I am browsing a shelf of antique books. I come across the “Official Boy Scout Handbook” published in 1945.
The binding is cracked with age. In the back pages are ads for Louisville Slugger, “Boy’s Life,” and Goodyear bicycle tires. It’s a tiny book, it would fit easily into the back pocket of your Levi’s. The cover is illustrated by Norman Rockwell.
I flip it open.
Chapter One. “What Is a Scout?” the title reads.
“A Scout!” it begins. “What fun he finds hiking into the woods! He tells north from south by the stars. East from west from the shadows… His Scout ‘good turns’ to someone each day make him many friends, for the way to HAVE friends is to first BE one.”

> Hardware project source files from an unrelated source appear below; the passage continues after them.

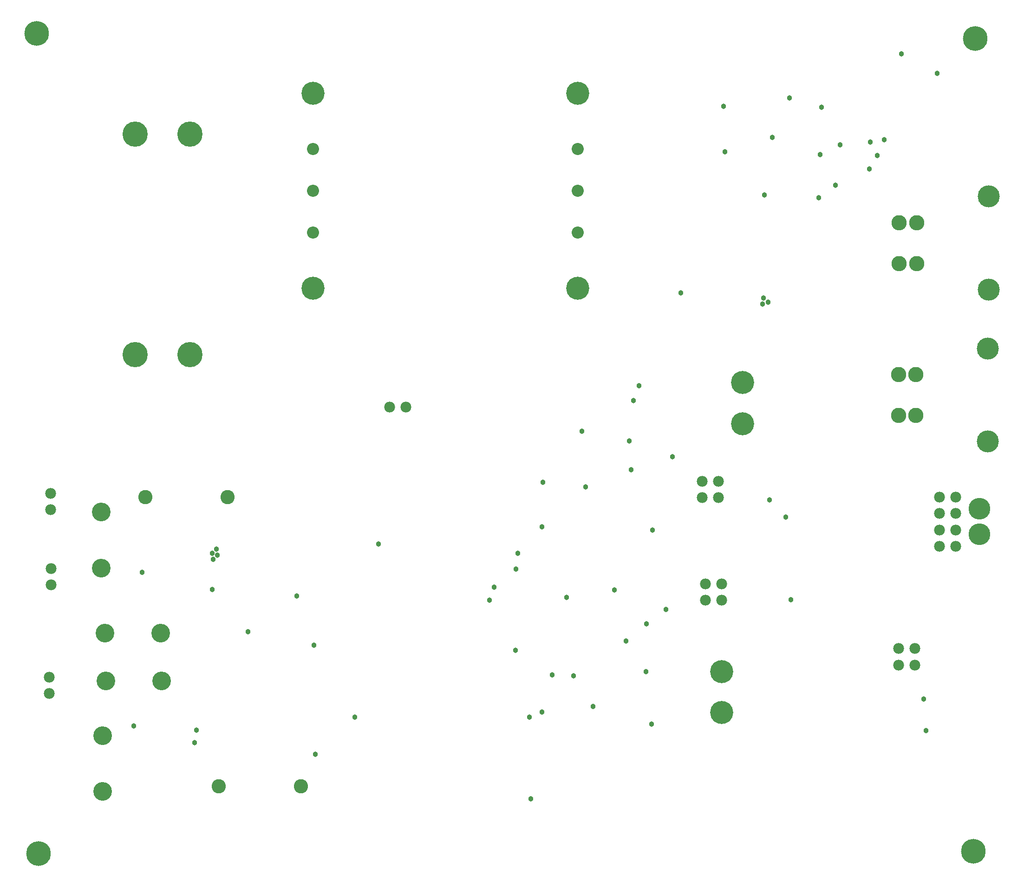
<source format=gbs>
G04*
G04 #@! TF.GenerationSoftware,Altium Limited,Altium Designer,21.7.2 (23)*
G04*
G04 Layer_Color=16711935*
%FSLAX25Y25*%
%MOIN*%
G70*
G04*
G04 #@! TF.SameCoordinates,1753F5FE-5082-4D15-9E76-917EA7E0E8BB*
G04*
G04*
G04 #@! TF.FilePolarity,Negative*
G04*
G01*
G75*
%ADD42C,0.03800*%
%ADD67C,0.16548*%
%ADD68C,0.07800*%
%ADD69C,0.10958*%
%ADD70C,0.15800*%
%ADD71C,0.08674*%
%ADD72C,0.13398*%
%ADD73C,0.10249*%
%ADD74C,0.18123*%
%ADD75C,0.15600*%
%ADD76C,0.17729*%
D42*
X461417Y-521654D02*
D03*
X476378Y-329528D02*
D03*
X546063Y-360630D02*
D03*
X617717Y-122835D02*
D03*
X623228Y-113386D02*
D03*
X666535Y-54331D02*
D03*
X618504Y-103543D02*
D03*
X628346Y-101969D02*
D03*
X512992Y-77953D02*
D03*
X461885Y-382366D02*
D03*
X445413Y-318110D02*
D03*
X446850Y-338976D02*
D03*
X448425Y-289370D02*
D03*
X95669Y-412598D02*
D03*
X540945Y-220079D02*
D03*
X541823Y-215445D02*
D03*
X149213Y-396063D02*
D03*
X149606Y-400394D02*
D03*
X146063Y-398819D02*
D03*
X146850Y-403150D02*
D03*
X640551Y-40157D02*
D03*
X344882Y-432677D02*
D03*
X348425Y-423228D02*
D03*
X363779Y-468504D02*
D03*
X548032Y-100394D02*
D03*
X560236Y-72047D02*
D03*
X482283Y-211811D02*
D03*
X582283Y-112598D02*
D03*
X596850Y-105512D02*
D03*
X581496Y-143701D02*
D03*
X593307Y-134646D02*
D03*
X514173Y-110630D02*
D03*
X583465Y-78740D02*
D03*
X542520Y-141732D02*
D03*
X171653Y-455118D02*
D03*
X265354Y-392126D02*
D03*
X133465Y-535039D02*
D03*
X220079Y-543307D02*
D03*
X89764Y-522835D02*
D03*
X146063Y-424803D02*
D03*
X134646Y-525984D02*
D03*
X248425Y-516535D02*
D03*
X206693Y-429528D02*
D03*
X365354Y-398819D02*
D03*
X434646Y-425197D02*
D03*
X471654Y-439370D02*
D03*
X658268Y-526378D02*
D03*
X544882Y-218504D02*
D03*
X452362Y-278740D02*
D03*
X442913Y-461811D02*
D03*
X374803Y-575197D02*
D03*
X382677Y-512992D02*
D03*
X419291Y-509055D02*
D03*
X390158Y-486221D02*
D03*
X218898Y-464961D02*
D03*
X656693Y-503543D02*
D03*
X457874Y-449606D02*
D03*
X561417Y-432283D02*
D03*
X557874Y-372835D02*
D03*
X411417Y-311417D02*
D03*
X414173Y-351181D02*
D03*
X383465Y-348031D02*
D03*
X382677Y-379921D02*
D03*
X364173Y-410236D02*
D03*
X400394Y-430709D02*
D03*
X457480Y-483858D02*
D03*
X405512Y-487008D02*
D03*
X373622Y-516535D02*
D03*
D67*
X526772Y-305906D02*
D03*
Y-276378D02*
D03*
X218307Y-68583D02*
D03*
Y-208583D02*
D03*
X408465Y-68583D02*
D03*
Y-208583D02*
D03*
X511811Y-513386D02*
D03*
Y-483858D02*
D03*
D68*
X29134Y-499606D02*
D03*
Y-487795D02*
D03*
X497649Y-359055D02*
D03*
Y-347255D02*
D03*
X509449Y-359055D02*
D03*
Y-347255D02*
D03*
X511800Y-420877D02*
D03*
Y-432677D02*
D03*
X500000Y-420877D02*
D03*
Y-432677D02*
D03*
X285039Y-294094D02*
D03*
X273228D02*
D03*
X638594Y-467323D02*
D03*
X650394D02*
D03*
X638594Y-479123D02*
D03*
X650394D02*
D03*
X29921Y-355906D02*
D03*
Y-367717D02*
D03*
X30315Y-421654D02*
D03*
Y-409842D02*
D03*
X668050Y-370333D02*
D03*
Y-358533D02*
D03*
X679850D02*
D03*
Y-370333D02*
D03*
Y-393933D02*
D03*
Y-382133D02*
D03*
X668050D02*
D03*
Y-393933D02*
D03*
D69*
X651575Y-161445D02*
D03*
X639055Y-190945D02*
D03*
Y-161445D02*
D03*
X651575Y-190945D02*
D03*
X651181Y-300000D02*
D03*
X638661Y-270500D02*
D03*
Y-300000D02*
D03*
X651181Y-270500D02*
D03*
D70*
X703268Y-142744D02*
D03*
Y-209646D02*
D03*
X702874Y-318701D02*
D03*
Y-251799D02*
D03*
D71*
X218307Y-108583D02*
D03*
Y-138583D02*
D03*
Y-168583D02*
D03*
X408465Y-108583D02*
D03*
Y-138583D02*
D03*
Y-168583D02*
D03*
D72*
X109843Y-490551D02*
D03*
X69685D02*
D03*
X66535Y-409449D02*
D03*
Y-369291D02*
D03*
X67323Y-529921D02*
D03*
Y-570079D02*
D03*
X109055Y-456299D02*
D03*
X68898D02*
D03*
D73*
X157087Y-358661D02*
D03*
X98032D02*
D03*
X150787Y-566142D02*
D03*
X209842D02*
D03*
D74*
X90551Y-98032D02*
D03*
X129921D02*
D03*
X90551Y-256299D02*
D03*
X129921D02*
D03*
D75*
X696850Y-366933D02*
D03*
Y-385433D02*
D03*
D76*
X21260Y-614567D02*
D03*
X692520Y-612992D02*
D03*
X20079Y-25591D02*
D03*
X693701Y-29134D02*
D03*
M02*

</source>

I was in Boy Scouts. Every boy my age was. We had meetings at the Methodist church. We sat in the front pews and tried to impress each other with bodily noises and anatomy tricks. My father was a Scoutmaster and a lifelong Scout. He knew how
to swallow his own tongue.
“Scouting,” it says in Chapter Two, “knows no race or creed or class. Troops are found in Catholic Parish, Jewish Synagogue, and Protestant Church. It is available to both farm and city. It is found in schools—it serves the rich and poor alike.”
There was an all-Black troop across town that went camping with us. We were all friends. Their Scoutmaster was a Church of God preacher. He led our hikes by teaching us to sing “In the Sweet By and By.” He showed me how to use a whetstone. He taught us to say grace like we meant it. That sweet man came to my father’s funeral with his whole troop.